The age of hardball

The ass-kicker: Rahm Emanuel, Barack Obama’s chief of staff
10 April 2012

Emotional intelligence and soft skills have had a long and successful run as the favoured trait in managers. While the markets soared, house prices rose and all seemed well, business could afford to worry about corporate culture, understanding and empathy. But now hard times have brought a fresh appreciation for hardball, or doing whatever it takes to survive.

Hardball has always gone on at the highest levels of business and politics. Even those with public reputations for being sensitive, decent types often employ sidekicks to body check, tackle and hurt. Tony Blair had Alastair Campbell. Barack Obama has his chief of staff, Rahm Emanuel, a notorious hard nut and compulsive curser. As Obama said in a speech last week after Mother's Day in the US, "This is a tough holiday for Rahm Emanuel because he's not used to saying the word day' after mother'." Obama can have polish and style because he has Emanuel knee-capping in the back room.

Richard Nixon once said: "People react to fear, not love. They don't teach that in Sunday school but it's true." And as George Stalk and Rob Lachenauer, the authors of a classic management article titled Hardball: Five Killer Strategies for Trouncing the Competition, wrote: "Winners in business play rough and don't apologise for it." For anyone who has winced at the hypocrisy of companies preaching the virtues of soft skills and corporate social responsibility while behaving otherwise, honesty about the effectiveness of hardball is long overdue.

Everyone knows that the great fortunes and innovations of this world are rarely created by cuddly, honourable people. They are created by egotists, bullies and liars. Spend too much time mollycoddling your employees and you will be overtaken by someone who does neither. For an employee, the cost of working for these monsters is balanced by the reward of association with a winner who won't have to fire them.

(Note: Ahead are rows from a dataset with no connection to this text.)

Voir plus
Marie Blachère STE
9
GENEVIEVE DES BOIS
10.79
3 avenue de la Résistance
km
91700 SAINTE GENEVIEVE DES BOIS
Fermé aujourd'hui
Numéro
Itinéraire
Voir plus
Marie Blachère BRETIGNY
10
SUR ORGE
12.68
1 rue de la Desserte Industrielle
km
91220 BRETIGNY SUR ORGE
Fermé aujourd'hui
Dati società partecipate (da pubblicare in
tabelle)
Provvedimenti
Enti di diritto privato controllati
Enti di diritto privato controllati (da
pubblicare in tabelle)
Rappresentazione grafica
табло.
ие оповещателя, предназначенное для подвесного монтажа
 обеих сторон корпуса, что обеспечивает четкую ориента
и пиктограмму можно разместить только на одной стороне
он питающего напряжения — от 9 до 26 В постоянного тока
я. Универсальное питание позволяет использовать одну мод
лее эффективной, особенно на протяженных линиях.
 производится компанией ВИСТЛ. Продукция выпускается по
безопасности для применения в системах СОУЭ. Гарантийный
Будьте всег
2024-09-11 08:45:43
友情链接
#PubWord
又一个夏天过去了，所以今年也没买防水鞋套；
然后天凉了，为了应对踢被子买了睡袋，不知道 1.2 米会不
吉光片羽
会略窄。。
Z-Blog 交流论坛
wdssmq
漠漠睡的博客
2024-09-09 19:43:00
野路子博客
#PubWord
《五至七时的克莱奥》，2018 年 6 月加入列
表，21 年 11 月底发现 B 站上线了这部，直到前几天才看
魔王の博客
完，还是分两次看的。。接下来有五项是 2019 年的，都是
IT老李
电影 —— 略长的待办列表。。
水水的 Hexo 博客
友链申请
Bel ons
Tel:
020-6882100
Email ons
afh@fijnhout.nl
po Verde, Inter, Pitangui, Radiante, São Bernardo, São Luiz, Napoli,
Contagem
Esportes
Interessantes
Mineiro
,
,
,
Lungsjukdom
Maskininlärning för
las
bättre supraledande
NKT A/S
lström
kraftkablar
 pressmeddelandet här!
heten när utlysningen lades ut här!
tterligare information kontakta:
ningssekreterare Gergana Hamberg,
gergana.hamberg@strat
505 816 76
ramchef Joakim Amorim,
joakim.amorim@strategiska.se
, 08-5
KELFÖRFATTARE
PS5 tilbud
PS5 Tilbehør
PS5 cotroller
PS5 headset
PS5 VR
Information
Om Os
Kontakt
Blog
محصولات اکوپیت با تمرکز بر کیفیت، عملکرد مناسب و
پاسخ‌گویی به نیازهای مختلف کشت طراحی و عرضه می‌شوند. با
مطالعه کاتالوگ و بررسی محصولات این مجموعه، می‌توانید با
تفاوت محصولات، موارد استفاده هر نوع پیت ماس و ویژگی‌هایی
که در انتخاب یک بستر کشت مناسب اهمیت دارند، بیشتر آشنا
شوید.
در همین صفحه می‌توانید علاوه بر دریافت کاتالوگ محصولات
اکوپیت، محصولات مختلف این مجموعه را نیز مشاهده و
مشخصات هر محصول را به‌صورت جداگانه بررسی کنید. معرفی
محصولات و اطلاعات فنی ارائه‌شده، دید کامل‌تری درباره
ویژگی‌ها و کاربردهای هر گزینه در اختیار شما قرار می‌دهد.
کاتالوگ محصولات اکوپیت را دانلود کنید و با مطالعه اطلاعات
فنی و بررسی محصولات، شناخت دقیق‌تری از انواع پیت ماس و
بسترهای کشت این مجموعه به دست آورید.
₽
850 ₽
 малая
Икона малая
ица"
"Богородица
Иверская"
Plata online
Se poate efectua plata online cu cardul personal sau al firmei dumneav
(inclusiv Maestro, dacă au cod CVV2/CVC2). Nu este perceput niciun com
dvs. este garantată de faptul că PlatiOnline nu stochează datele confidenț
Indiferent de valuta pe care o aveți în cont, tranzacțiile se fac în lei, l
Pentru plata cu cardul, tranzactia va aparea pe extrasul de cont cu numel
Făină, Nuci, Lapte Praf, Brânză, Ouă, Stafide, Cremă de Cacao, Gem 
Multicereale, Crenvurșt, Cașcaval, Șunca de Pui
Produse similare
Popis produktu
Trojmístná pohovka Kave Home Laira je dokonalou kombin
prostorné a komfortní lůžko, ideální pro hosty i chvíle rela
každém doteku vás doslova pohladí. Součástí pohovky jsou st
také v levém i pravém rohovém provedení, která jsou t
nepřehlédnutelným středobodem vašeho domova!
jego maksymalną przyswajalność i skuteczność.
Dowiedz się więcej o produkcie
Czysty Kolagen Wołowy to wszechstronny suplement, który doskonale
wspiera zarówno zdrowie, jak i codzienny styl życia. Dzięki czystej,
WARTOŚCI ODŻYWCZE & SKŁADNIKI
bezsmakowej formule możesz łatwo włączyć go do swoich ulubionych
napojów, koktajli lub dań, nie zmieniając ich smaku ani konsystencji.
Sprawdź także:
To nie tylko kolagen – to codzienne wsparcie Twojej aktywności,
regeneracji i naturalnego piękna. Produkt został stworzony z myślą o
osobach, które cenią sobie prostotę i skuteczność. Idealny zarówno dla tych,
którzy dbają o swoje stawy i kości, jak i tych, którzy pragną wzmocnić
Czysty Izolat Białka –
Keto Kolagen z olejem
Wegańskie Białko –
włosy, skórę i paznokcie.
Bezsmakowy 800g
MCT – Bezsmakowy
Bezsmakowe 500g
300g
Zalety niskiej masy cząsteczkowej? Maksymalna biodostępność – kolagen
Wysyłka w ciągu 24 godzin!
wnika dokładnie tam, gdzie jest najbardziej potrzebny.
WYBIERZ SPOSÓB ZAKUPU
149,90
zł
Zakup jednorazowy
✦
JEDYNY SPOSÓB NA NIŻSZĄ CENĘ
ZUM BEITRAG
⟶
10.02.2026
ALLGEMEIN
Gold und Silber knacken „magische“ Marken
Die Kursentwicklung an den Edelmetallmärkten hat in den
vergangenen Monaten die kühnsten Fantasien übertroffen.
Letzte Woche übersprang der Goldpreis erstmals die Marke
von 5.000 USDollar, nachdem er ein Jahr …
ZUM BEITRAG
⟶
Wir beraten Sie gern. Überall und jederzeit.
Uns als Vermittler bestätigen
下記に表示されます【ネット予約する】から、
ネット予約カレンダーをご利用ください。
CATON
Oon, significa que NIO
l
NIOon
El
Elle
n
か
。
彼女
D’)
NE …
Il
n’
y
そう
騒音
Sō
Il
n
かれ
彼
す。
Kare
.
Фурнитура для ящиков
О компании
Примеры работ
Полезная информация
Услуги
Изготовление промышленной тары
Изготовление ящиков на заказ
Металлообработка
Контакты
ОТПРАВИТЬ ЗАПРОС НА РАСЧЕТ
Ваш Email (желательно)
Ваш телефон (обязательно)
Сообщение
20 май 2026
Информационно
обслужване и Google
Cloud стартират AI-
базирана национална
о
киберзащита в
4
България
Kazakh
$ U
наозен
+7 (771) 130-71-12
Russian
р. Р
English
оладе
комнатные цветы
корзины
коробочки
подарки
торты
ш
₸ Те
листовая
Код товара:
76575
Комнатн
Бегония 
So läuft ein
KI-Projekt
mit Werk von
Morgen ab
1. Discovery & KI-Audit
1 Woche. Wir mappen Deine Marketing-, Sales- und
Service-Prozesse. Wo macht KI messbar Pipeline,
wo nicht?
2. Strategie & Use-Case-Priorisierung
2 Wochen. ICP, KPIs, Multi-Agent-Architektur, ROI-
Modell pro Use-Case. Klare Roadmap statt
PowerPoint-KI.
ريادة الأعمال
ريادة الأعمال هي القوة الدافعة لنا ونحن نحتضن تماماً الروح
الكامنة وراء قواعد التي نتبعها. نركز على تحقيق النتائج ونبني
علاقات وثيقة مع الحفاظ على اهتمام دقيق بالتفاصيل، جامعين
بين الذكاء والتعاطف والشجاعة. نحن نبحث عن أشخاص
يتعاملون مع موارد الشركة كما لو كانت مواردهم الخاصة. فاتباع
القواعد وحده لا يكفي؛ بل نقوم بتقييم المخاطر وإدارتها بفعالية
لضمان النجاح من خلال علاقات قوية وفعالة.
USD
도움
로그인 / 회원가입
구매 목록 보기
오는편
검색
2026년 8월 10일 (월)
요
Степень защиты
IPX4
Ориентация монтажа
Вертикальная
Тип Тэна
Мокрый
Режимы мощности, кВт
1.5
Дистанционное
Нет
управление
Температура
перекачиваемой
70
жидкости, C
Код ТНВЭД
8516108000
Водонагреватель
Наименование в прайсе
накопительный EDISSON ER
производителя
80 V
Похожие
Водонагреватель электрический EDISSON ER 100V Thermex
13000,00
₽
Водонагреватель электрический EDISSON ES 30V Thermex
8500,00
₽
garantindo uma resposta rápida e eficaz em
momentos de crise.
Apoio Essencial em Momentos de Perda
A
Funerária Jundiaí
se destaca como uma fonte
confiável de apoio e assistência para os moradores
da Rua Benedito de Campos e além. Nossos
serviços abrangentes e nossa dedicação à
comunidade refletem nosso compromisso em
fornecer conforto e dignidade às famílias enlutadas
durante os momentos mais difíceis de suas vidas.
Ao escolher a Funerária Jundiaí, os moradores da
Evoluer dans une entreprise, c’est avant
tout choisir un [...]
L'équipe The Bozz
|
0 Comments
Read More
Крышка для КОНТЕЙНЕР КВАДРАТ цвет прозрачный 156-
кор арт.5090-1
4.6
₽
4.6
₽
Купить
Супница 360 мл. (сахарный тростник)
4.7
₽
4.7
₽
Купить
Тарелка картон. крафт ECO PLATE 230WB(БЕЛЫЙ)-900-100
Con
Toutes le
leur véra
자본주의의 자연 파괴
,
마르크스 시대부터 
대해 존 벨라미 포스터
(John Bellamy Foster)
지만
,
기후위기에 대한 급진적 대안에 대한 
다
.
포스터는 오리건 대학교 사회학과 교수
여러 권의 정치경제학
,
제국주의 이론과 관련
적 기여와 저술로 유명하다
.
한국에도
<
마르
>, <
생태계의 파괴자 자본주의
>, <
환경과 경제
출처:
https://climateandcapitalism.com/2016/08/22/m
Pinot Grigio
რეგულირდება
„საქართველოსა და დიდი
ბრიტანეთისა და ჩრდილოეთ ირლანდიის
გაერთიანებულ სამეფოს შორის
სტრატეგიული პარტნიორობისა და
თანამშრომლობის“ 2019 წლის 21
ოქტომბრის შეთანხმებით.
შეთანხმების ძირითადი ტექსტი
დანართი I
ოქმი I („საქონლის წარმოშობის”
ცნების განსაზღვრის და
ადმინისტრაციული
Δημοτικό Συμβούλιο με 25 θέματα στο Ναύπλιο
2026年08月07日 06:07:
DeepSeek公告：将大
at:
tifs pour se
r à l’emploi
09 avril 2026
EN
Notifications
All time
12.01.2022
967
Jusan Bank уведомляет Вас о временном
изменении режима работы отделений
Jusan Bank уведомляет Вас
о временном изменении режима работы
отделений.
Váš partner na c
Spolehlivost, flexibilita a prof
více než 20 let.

In tough times, you want a leader like General George Patton, who used to practise his general's face in the mirror each morning to make sure he would look imposing enough to his troops. You want someone to scowl and object and argue in negotiations on your behalf, not roll over to keep everyone happy. And most people know that their best work is not coaxed gently from them but dragged out under extreme pressure, intimidation and raw fear.

During the bull market, the notion of doing well by doing good, of profit and compassion being compatible ideas, thrived. It will be interesting to see how it survives this recession. In America, a firm which tracks emotional intelligence in the workplace just reported that for the first time since 2003, the tendency of employees to understand others declined over the past year. People suffering from stress brought on by the recession have little time for other people and their problems.

According to Stalk and Lachenauer's recipe for Hardball, it is not about breaking the law or cheating, it is about relentless competition and absolute clarity of purpose. It is not about people skills and niceness. It is about the young Bill Gates going for days without sleep, screaming and slamming doors and emerging with Microsoft and the greatest fortune in history.

Hardball is tough, not sadistic, they write. Yes, you want rivals to squirm but not so visibly that you are viewed as a bully. In fact, you want the people in your world to cheer you on. And many of them will, as they share the riches your strategies generate.

It is easy to see the perils of practising hardball, the risks of being loathed and derided. Harvey Weinstein, the film producer, has been a notorious hardballer, shouting and intimidating his way to the top. But hundreds of millions of dollars and multiple Oscars later, he has triumphed in an industry with minuscule odds of success.

Bill Gates is now as tough on issues of global health as he was developing Windows. If you are an African with malaria, this is tremendous news. Who would not want Bill Gates turning his attention to their problem? He will fix it. And success, whatever it took to achieve it, earns a lot of forgiveness.